Find parameters of a circular arc inscribed into isosceles triangle

Question

Let we have an isosceles triangle ABC where $AB=BC$.

How to find parameters of a circular arc that (1) pass through points A and C, (2) such as AB and AC are tangents to this arc.

The arc parameters we need are: $R$ - radius of a circle that produces arc, and $\alpha$ - arc angle.

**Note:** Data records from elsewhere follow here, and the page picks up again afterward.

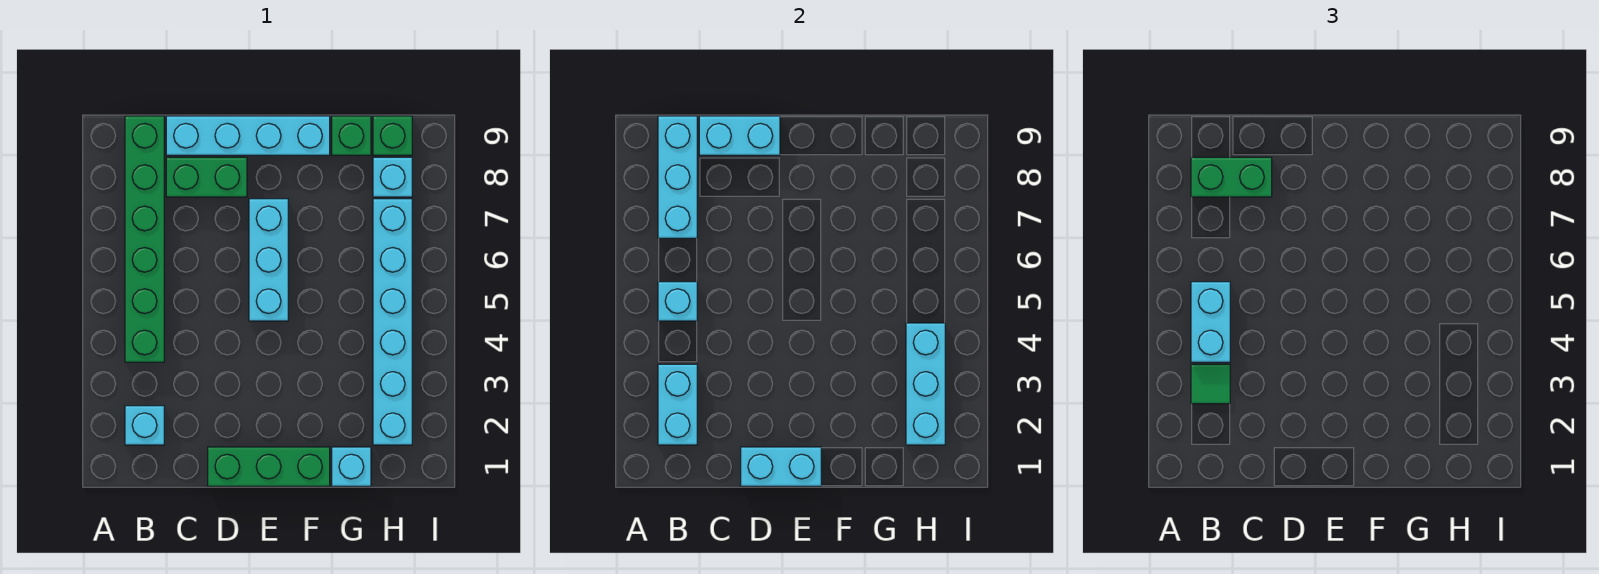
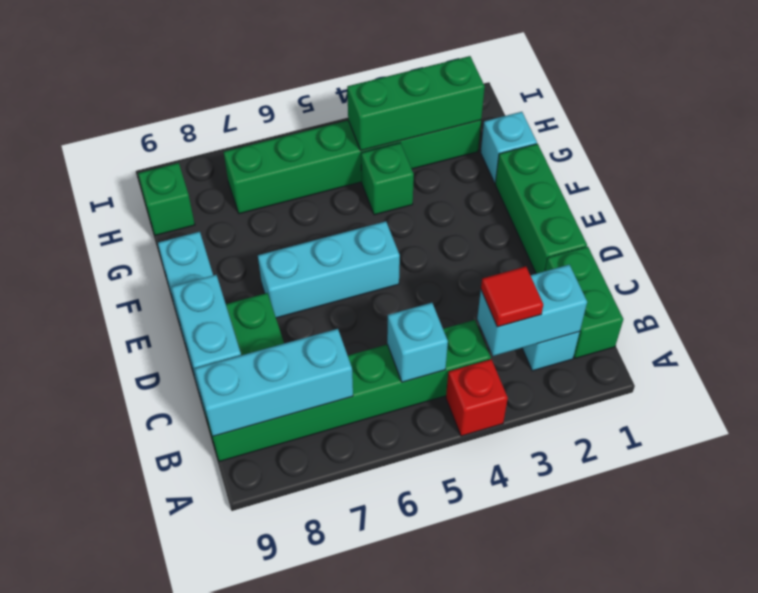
none -> red 1x1 brick [446,359,508,436]
green 1x1 tile [1191,364,1230,404] -> red 1x1 tile [481,267,543,327]
cyan 1x2 brick [1191,282,1230,362] -> none
green 1x2 brick [1191,157,1272,197] -> green 1x2 brick moved to [545,246,623,358]
cyan 1x2 brick [741,447,821,486] -> none
green 1x1 brick [332,116,371,155] -> green 1x1 brick moved to [361,143,414,215]
cyan 1x6 brick [373,199,412,445] -> green 1x6 brick [224,120,481,214]
cyan 1x3 brick [906,323,945,445] -> green 1x3 brick [347,56,485,151]
cyan 1x1 brick [373,157,412,197] -> none

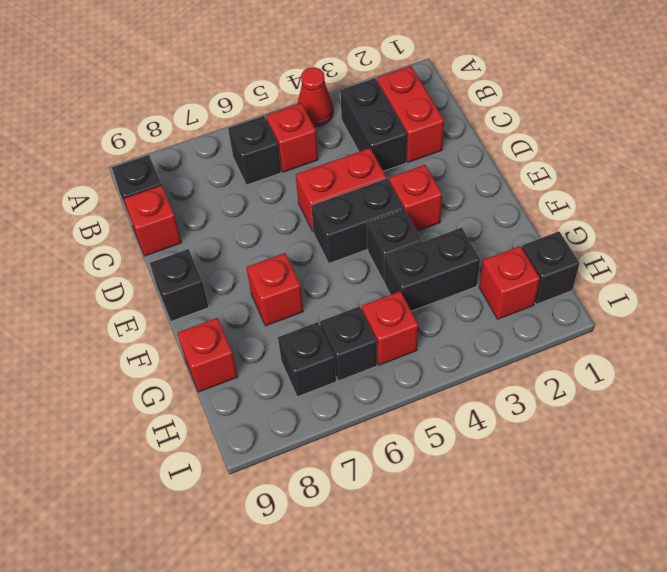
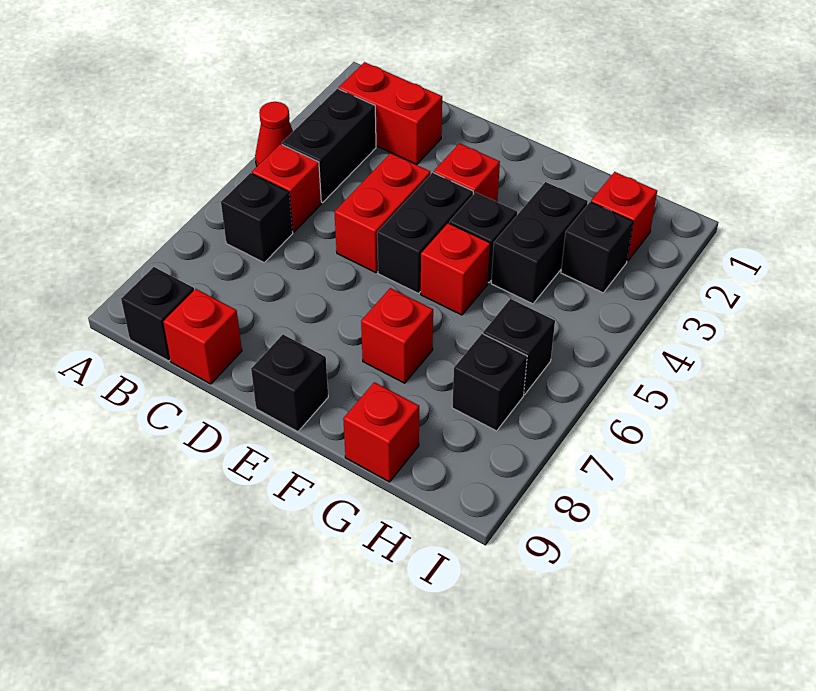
black 1x2 brick [340,78,407,171] -> black 1x2 brick turned to [282,89,376,202]
black 1x1 brick [522,232,580,304] -> black 1x1 brick moved to [561,202,633,293]
red 1x1 brick [362,291,418,365] -> red 1x1 brick moved to [421,223,490,315]

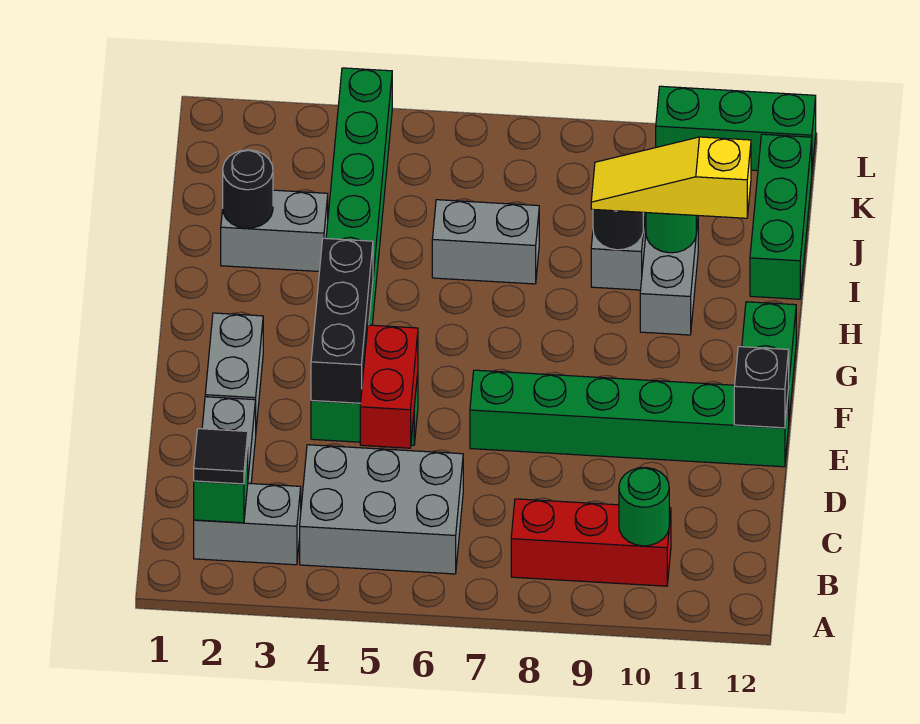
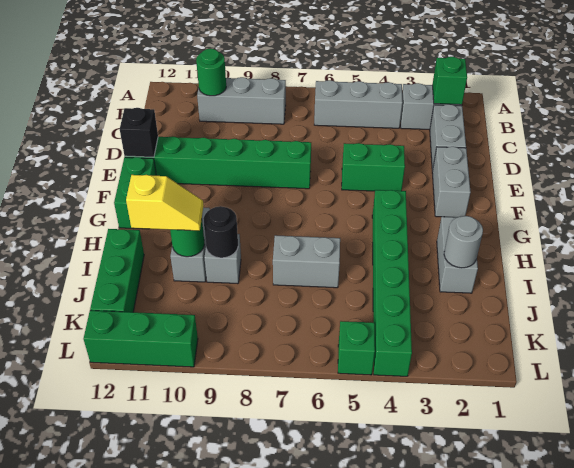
black 1x1 tile [194,429,248,484] -> none
grey 2x3 brick [300,445,463,574] -> grey 1x3 brick [314,80,402,128]
red 1x3 brick [511,499,671,586] -> grey 1x3 brick [197,77,286,124]
red 1x2 brick [360,325,418,448] -> none
black 1x3 brick [311,238,373,403] -> none
grey 1x2 brick [221,190,328,271] -> grey 1x2 brick turned to [437,217,478,293]
black 1x1 round brick [223,150,273,228] -> grey 1x1 round brick [444,216,483,268]
yellow 1x3 slope [591,137,751,218] -> yellow 1x2 slope [126,175,204,231]
none -> green 1x1 brick [338,321,375,375]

A possible solution can be to prolong the triangle sides and to find the circle inscribed into this bigger triangle that touches it into points $A$ and $C$. But how to deside to which length we nedd to prolong these sides?

Answer 1

In figure H is the foot of altitude BH, $AO=R$ is radius of circle and $\angle AOC=\alpha$. In right angle triangle BAH and AHO we respectively have:

$BH^2=c^2-(\frac b2)^2$

$HO^2=R^2-(\frac b2)^2$

In right angle triangle ABO we have:

$BH\times HO=AH^2=(\frac b2)^2$

Multiplying the first two relations we get:

$BH^2\times HO^2=(c^2-\frac{b^2}4)(R^2-\frac{b^2}4)=AH^4=\frac {b^4}{16}$

which finally gives:

$c^2R^2=\frac{b^2}4(c^2+R^2)$

which gives:

$R=\frac{bc}{\sqrt{4c^2-b^2}}$

In right angle triangle AOH we have:

$\sin \frac{\alpha}2=\frac {AH=\frac b2}{AO=R}$

substituting values we finally get:

$\sin \frac {\alpha}2=\frac12\sqrt{4-\frac{b^2}{c^2}}$